We value the partnership with faith-based organizations, NGOs and CSOs in providing prevention, care, treatment and support measures for persons and families living with HIV and AIDS, through strengthening Country-Coordinating Mechanisms for HIV and AIDS.
In the Pacific Islands, restrictive gender roles are reinforced and perpetuated by discriminatory laws. There is an urgent need to repeal discriminatory employment laws and to adopt legislation providing equal rights related to family, marriage, divorce and access to land. Some progress has been made in the reform of family law. Other areas of law reform have also been considered in line with the CEDAW and CRC Legislative Compliance Reviews that have been completed for most Pacific Island Countries but we recognize that more must be done in terms of implementation at national level, with supporting from the international community. Combatting gender-based violence must also remain a key priority. We would welcome enhanced assistance from the United Nations and other partners to address this critical challenge in order to support Pacific Islands ratification and more so the effective implementation of the Convention on the Elimination of All Forms of Discrimination Against Women as well as the Convention on the Rights of the Child and the Convention on the Rights of Persons with Disabilities.
Before concluding, I should note that there have been some positive developments in the region to assist in promoting equality of work for men and women. These include the launch of a new gender statistics framework by the Secretariat of the Pacific Community, which will provide Pacific island countries with tools to collect better statistics on the relative situation of men and women. There is also a vibrant process taking place around women’s participation in public life and in decision making, including consideration of the need for temporary special measures to address women’s under-representation in Pacific parliaments. The Pacific Islands Forum Secretariat together with the Secretariat of the Pacific Community and other development partners convened the first Sub-Regional Workshop on Temporary Special Measures for Women in Port Moresby, Papua New Guinea last September.

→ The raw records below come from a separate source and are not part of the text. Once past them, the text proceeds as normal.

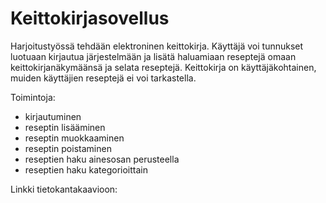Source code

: # Keittokirjasovellus

Harjoitustyössä tehdään elektroninen keittokirja. Käyttäjä voi tunnukset luotuaan kirjautua järjestelmään ja lisätä haluamiaan reseptejä omaan keittokirjanäkymäänsä ja selata reseptejä. Keittokirja on käyttäjäkohtainen, muiden käyttäjien reseptejä ei voi tarkastella. 

Toimintoja:
* kirjautuminen
* reseptin lisääminen
* reseptin muokkaaminen
* reseptin poistaminen
* reseptien haku ainesosan perusteella
* reseptien haku kategorioittain


Linkki tietokantakaavioon:

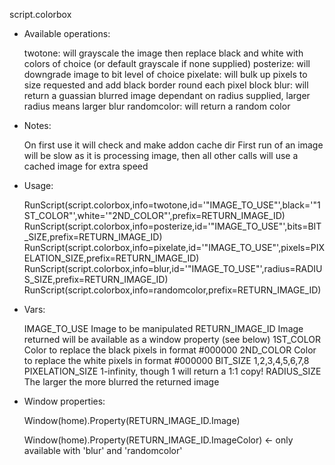 script.colorbox


- Available operations:

  twotone: will grayscale the image then replace black and white with colors of choice (or default grayscale if none supplied)
  posterize: will downgrade image to bit level of choice
  pixelate: will bulk up pixels to size requested and add black border round each pixel block
  blur: will return a guassian blurred image dependant on radius supplied, larger radius means larger blur
  randomcolor: will return a random color


- Notes:

  On first use it will check and make addon cache dir
  First run of an image will be slow as it is processing image, then all other calls will use a cached image for extra speed


- Usage:

  RunScript(script.colorbox,info=twotone,id='"IMAGE_TO_USE"',black='"1ST_COLOR"',white='"2ND_COLOR"',prefix=RETURN_IMAGE_ID)
  RunScript(script.colorbox,info=posterize,id='"IMAGE_TO_USE"',bits=BIT_SIZE,prefix=RETURN_IMAGE_ID)
  RunScript(script.colorbox,info=pixelate,id='"IMAGE_TO_USE"',pixels=PIXELATION_SIZE,prefix=RETURN_IMAGE_ID)
  RunScript(script.colorbox,info=blur,id='"IMAGE_TO_USE"',radius=RADIUS_SIZE,prefix=RETURN_IMAGE_ID)
  RunScript(script.colorbox,info=randomcolor,prefix=RETURN_IMAGE_ID)


- Vars:

  IMAGE_TO_USE        Image to be manipulated
  RETURN_IMAGE_ID     Image returned will be available as a window property (see below)
  1ST_COLOR           Color to replace the black pixels in format #000000
  2ND_COLOR           Color to replace the white pixels in format #000000
  BIT_SIZE            1,2,3,4,5,6,7,8
  PIXELATION_SIZE     1-infinity, though 1 will return a 1:1 copy!
  RADIUS_SIZE         The larger the more blurred the returned image


- Window properties:

  Window(home).Property(RETURN_IMAGE_ID.Image)
  
  Window(home).Property(RETURN_IMAGE_ID.ImageColor) <- only available with 'blur' and 'randomcolor'
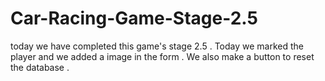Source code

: # Car-Racing-Game-Stage-2.5
today we have completed this game's stage 2.5 . Today we marked the player and we added a image in the form . We also make a button to reset the database . 
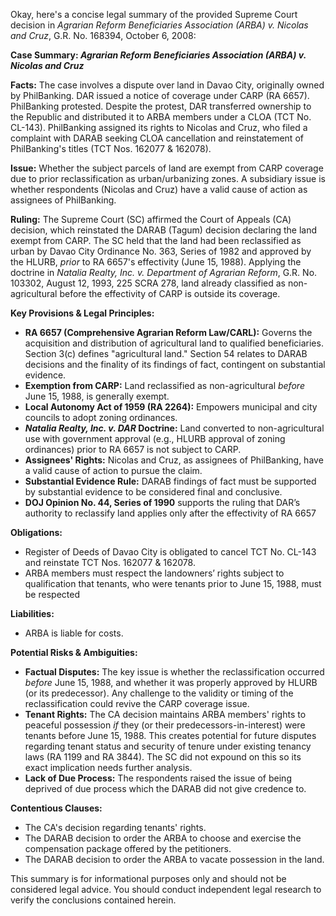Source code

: Okay, here's a concise legal summary of the provided Supreme Court decision in *Agrarian Reform Beneficiaries Association (ARBA) v. Nicolas and Cruz*, G.R. No. 168394, October 6, 2008:

**Case Summary: *Agrarian Reform Beneficiaries Association (ARBA) v. Nicolas and Cruz***

**Facts:** The case involves a dispute over land in Davao City, originally owned by PhilBanking.  DAR issued a notice of coverage under CARP (RA 6657). PhilBanking protested. Despite the protest, DAR transferred ownership to the Republic and distributed it to ARBA members under a CLOA (TCT No. CL-143). PhilBanking assigned its rights to Nicolas and Cruz, who filed a complaint with DARAB seeking CLOA cancellation and reinstatement of PhilBanking's titles (TCT Nos. 162077 & 162078).

**Issue:** Whether the subject parcels of land are exempt from CARP coverage due to prior reclassification as urban/urbanizing zones. A subsidiary issue is whether respondents (Nicolas and Cruz) have a valid cause of action as assignees of PhilBanking.

**Ruling:** The Supreme Court (SC) affirmed the Court of Appeals (CA) decision, which reinstated the DARAB (Tagum) decision declaring the land exempt from CARP. The SC held that the land had been reclassified as urban by Davao City Ordinance No. 363, Series of 1982 and approved by the HLURB, *prior* to RA 6657's effectivity (June 15, 1988).  Applying the doctrine in *Natalia Realty, Inc. v. Department of Agrarian Reform*, G.R. No. 103302, August 12, 1993, 225 SCRA 278, land already classified as non-agricultural before the effectivity of CARP is outside its coverage.

**Key Provisions & Legal Principles:**

*   **RA 6657 (Comprehensive Agrarian Reform Law/CARL):**  Governs the acquisition and distribution of agricultural land to qualified beneficiaries.  Section 3(c) defines "agricultural land." Section 54 relates to DARAB decisions and the finality of its findings of fact, contingent on substantial evidence.
*   **Exemption from CARP:** Land reclassified as non-agricultural *before* June 15, 1988, is generally exempt.
*   **Local Autonomy Act of 1959 (RA 2264):**  Empowers municipal and city councils to adopt zoning ordinances.
*   ***Natalia Realty, Inc. v. DAR* Doctrine:**  Land converted to non-agricultural use with government approval (e.g., HLURB approval of zoning ordinances) prior to RA 6657 is not subject to CARP.
*   **Assignees' Rights:** Nicolas and Cruz, as assignees of PhilBanking, have a valid cause of action to pursue the claim.
*   **Substantial Evidence Rule:** DARAB findings of fact must be supported by substantial evidence to be considered final and conclusive.
*   **DOJ Opinion No. 44, Series of 1990** supports the ruling that DAR’s authority to reclassify land applies only after the effectivity of RA 6657

**Obligations:**

*   Register of Deeds of Davao City is obligated to cancel TCT No. CL-143 and reinstate TCT Nos. 162077 & 162078.
*   ARBA members must respect the landowners’ rights subject to qualification that tenants, who were tenants prior to June 15, 1988, must be respected

**Liabilities:**

*   ARBA is liable for costs.

**Potential Risks & Ambiguities:**

*   **Factual Disputes:** The key issue is whether the reclassification occurred *before* June 15, 1988, and whether it was properly approved by HLURB (or its predecessor). Any challenge to the validity or timing of the reclassification could revive the CARP coverage issue.
*   **Tenant Rights:** The CA decision maintains ARBA members' rights to peaceful possession *if* they (or their predecessors-in-interest) were tenants before June 15, 1988.  This creates potential for future disputes regarding tenant status and security of tenure under existing tenancy laws (RA 1199 and RA 3844). The SC did not expound on this so its exact implication needs further analysis.
*   **Lack of Due Process:** The respondents raised the issue of being deprived of due process which the DARAB did not give credence to.

**Contentious Clauses:**

*   The CA's decision regarding tenants' rights.
*   The DARAB decision to order the ARBA to choose and exercise the compensation package offered by the petitioners.
*   The DARAB decision to order the ARBA to vacate possession in the land.

This summary is for informational purposes only and should not be considered legal advice. You should conduct independent legal research to verify the conclusions contained herein.
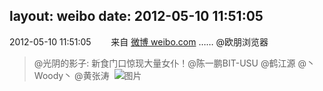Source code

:layout: weibo
date: 2012-05-10 11:51:05
---
2012-05-10 11:51:05  &nbsp;&nbsp;&nbsp;&nbsp;&nbsp;&nbsp; 来自 <a href="http://weibo.com/" rel="nofollow">微博 weibo.com</a>
…… @欧朋浏览器
>  @光阴的影子: 新食门口惊现大量女仆！@陈一鹏BIT-USU @鹤江源 @丶Woody丶 @黄张涛 ​​​
>  ![图片](https://ww1.sinaimg.cn/large/4aa814c8jw1dst22drdosj.jpg)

Implementing the ‘gender mainstreaming strategy’ is significant to our Pacific island nations in recognition of our commitment to CEDAW, a human rights based approach to development to and MDG 3 on the promotion of gender equality. Some of our island nations have identified and diagnose the gender related barriers and opportunities for poverty and sustainable development. What is now needed are ‘Gender Responsive Strategies” that are ‘Country Specific’ to ensure it is mainstreamed into our main government machinery to enhance growth and well being. In this regard, there is a need for comprehensive gender and social analyses of financial, economic and trade policies.
The Pacific Islands Forum values the opportunity to exchange views with other regions about the Secretary General’s report on the theme and measures to break down gender stereotypes, improve equal access to paid work for women and promote the recognition of the value of women’s paid and unpaid labour, including caregiving. We look forward to strengthening partnerships with civil society and to an enlightening discussion of the theme of this Session, as well as the implications of the current financial crisis and of women in decision-making.